Jefferson County Commissioner suggests building emergency road on Blue Ridge Mountain

January 10, 2008|By DAVE McMILLION

CHARLES TOWN, W.VA. ? A Jefferson County official suggested Thursday that the county should explore the possibility of building a new road on the Blue Ridge Mountain that would help handle a potential wave of traffic from a disaster like a terrorist attack.

If a terrorist attack or some other emergency occurred in one of the nearby metropolitan areas to the East, traffic coming over the mountain likely would be overwhelming, Jefferson County Commissioner Greg Corliss said.

Not only would travel over the mountain be difficult, but people who live there would be hampered from traveling as well, Corliss said.

"They're going to be stuck up there. The roads will just shut down," Corliss said.

W.Va. 9 is the primary east-west route over the mountain and it is used heavily by commuters. The road heads into Hillsboro, Va., and Corliss said he has been told that 16,000 vehicles a day pass through Hillsboro.


Corliss suggested a new road be explored for the mountain area. It could be a road that would he open only for emergencies, he said.

Jefferson County Sheriff Everett "Ed" Boober, who was not at Thursday's regular commission meeting, said perhaps another bridge could be built across the Shenandoah River to facilitate traffic flow in an emergency.

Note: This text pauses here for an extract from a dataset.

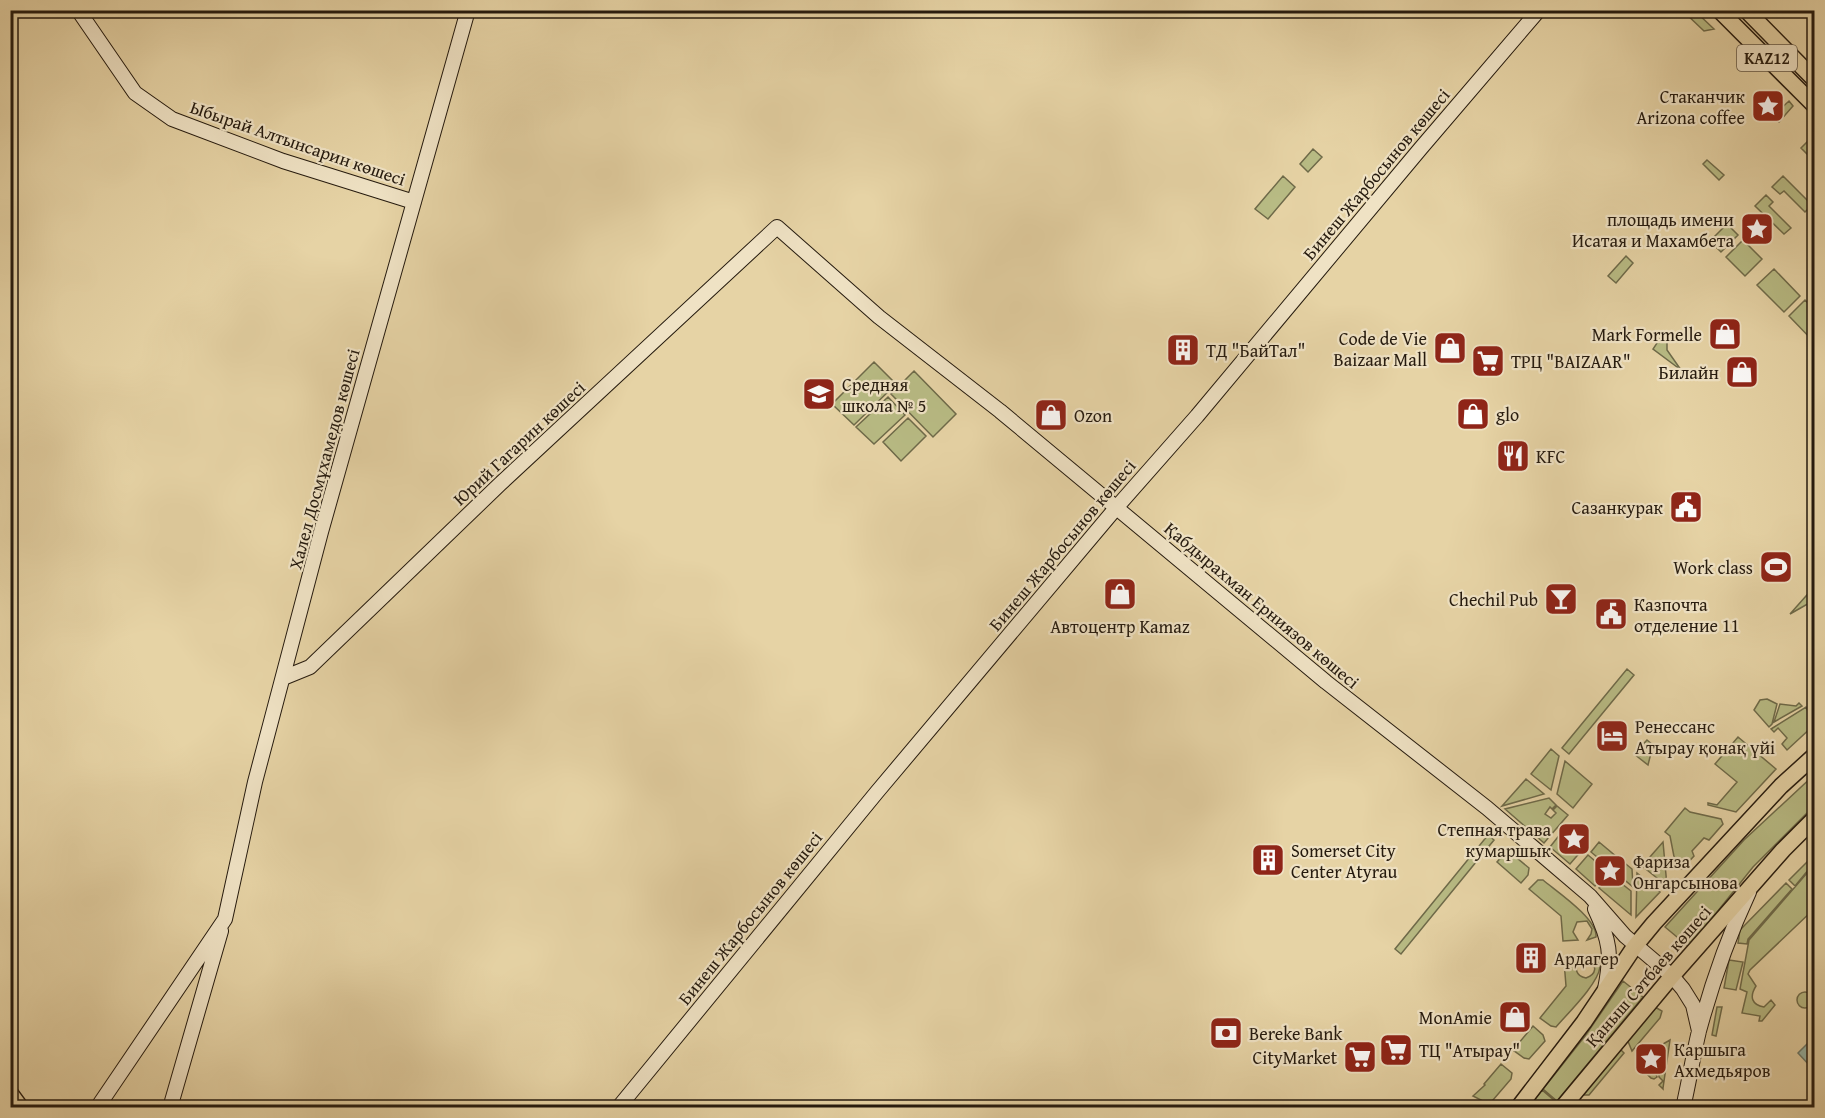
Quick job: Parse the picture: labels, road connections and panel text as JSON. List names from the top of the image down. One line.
{"streets":{"main road":["KAZ12","Қаныш Сәтбаев көшесі"],"street":["Ыбырай Алтынсарин көшесі","Бинеш Жарбосынов көшесі","Юрий Гагарин көшесі","Халел Досмұхамедов көшесі","Қабдырахман Ерниязов көшесі"]},"crossings":[["Ыбырай Алтынсарин көшесі","Халел Досмұхамедов көшесі"],["Бинеш Жарбосынов көшесі","Қабдырахман Ерниязов көшесі"],["Юрий Гагарин көшесі","Халел Досмұхамедов көшесі"],["Юрий Гагарин көшесі","Қабдырахман Ерниязов көшесі"],["Қабдырахман Ерниязов көшесі","Қаныш Сәтбаев көшесі"]],"places":{"place":["Стаканчик Arizona coffee","площадь имени Исатая и Махамбета","Степная трава кумаршык","Фариза Онгарсынова","Каршыга Ахмедьяров"],"shop":["Mark Formelle","Code de Vie Baizaar Mall","Билайн","glo","Ozon","Автоцентр Kamaz","MonAmie"],"building":["ТД \"БайТал\"","Somerset City Center Atyrau","Ардагер"],"supermarket":["ТРЦ \"BAIZAAR\"","ТЦ \"Атырау\"","CityMarket"],"school or university":["Средняя школа № 5"],"restaurant":["KFC"],"public building":["Сазанкурак","Казпочта отделение 11"],"sports":["Work class"],"bar":["Chechil Pub"],"hotel":["Ренессанс Атырау қонақ үйі"],"bank":["Bereke Bank"]}}
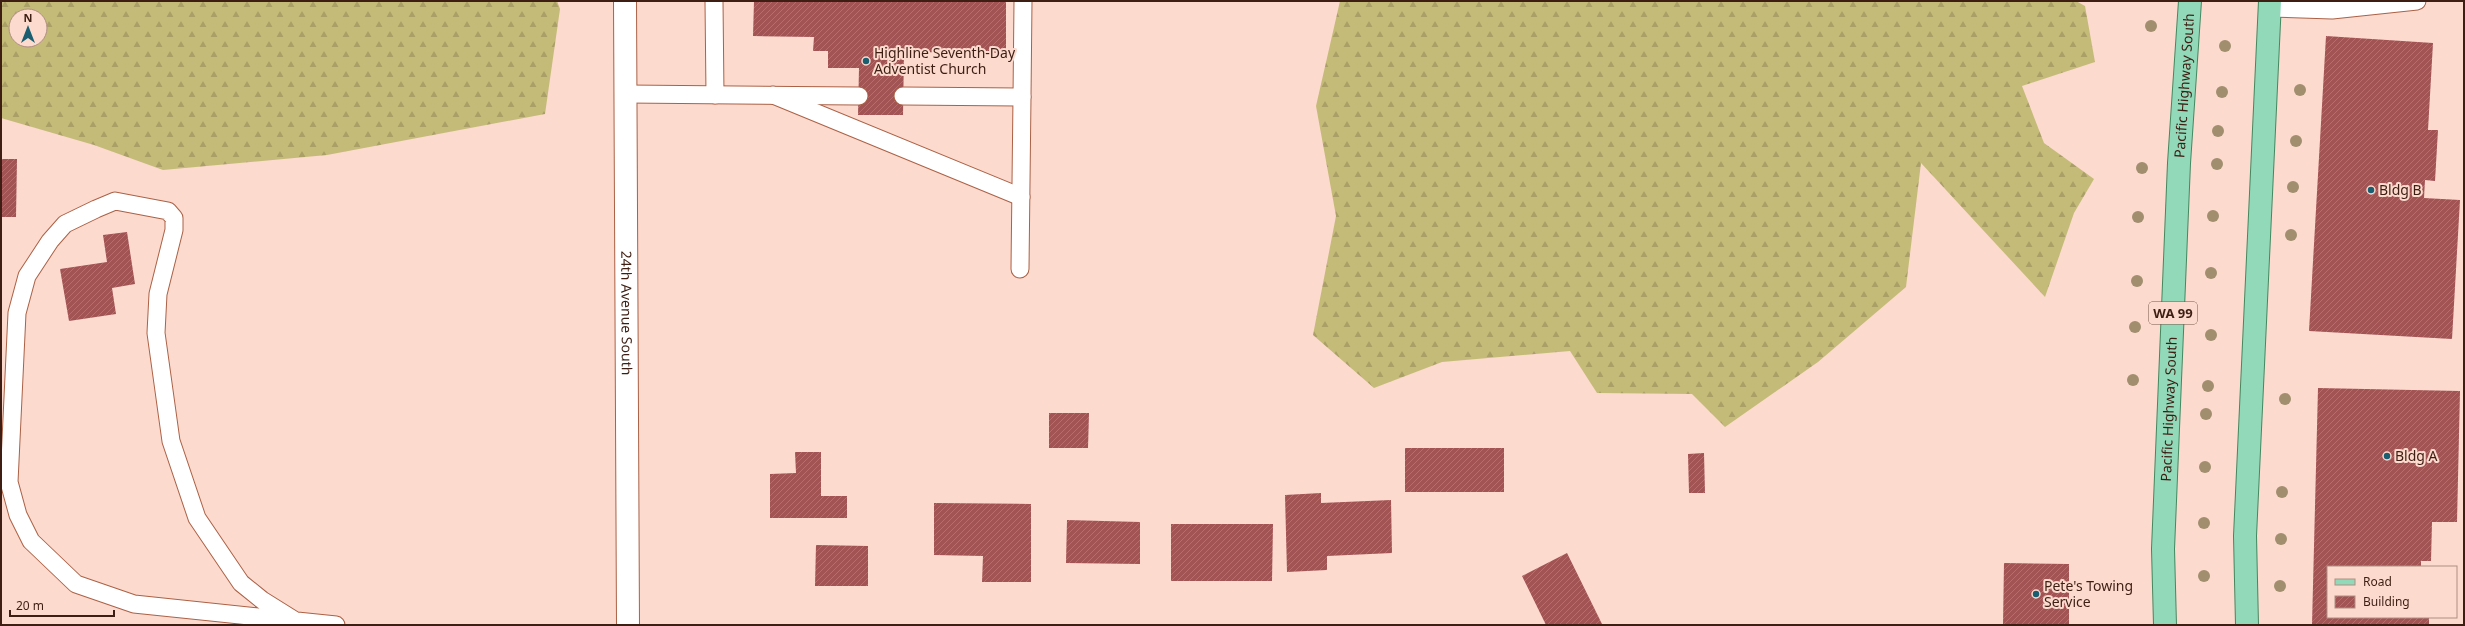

There is a bridge that carries W.Va. 9 traffic over the Shenandoah River.

Boober said the bridge could only be a one-lane span, and like the emergency road, only open during emergencies.

Commissioner Rusty Morgan suggested that perhaps the Division of Highways could study the issue.

Commissioner Dale Manuel said a resolution in support of the idea from the West Virginia House of Delegates and state Senate could be helpful.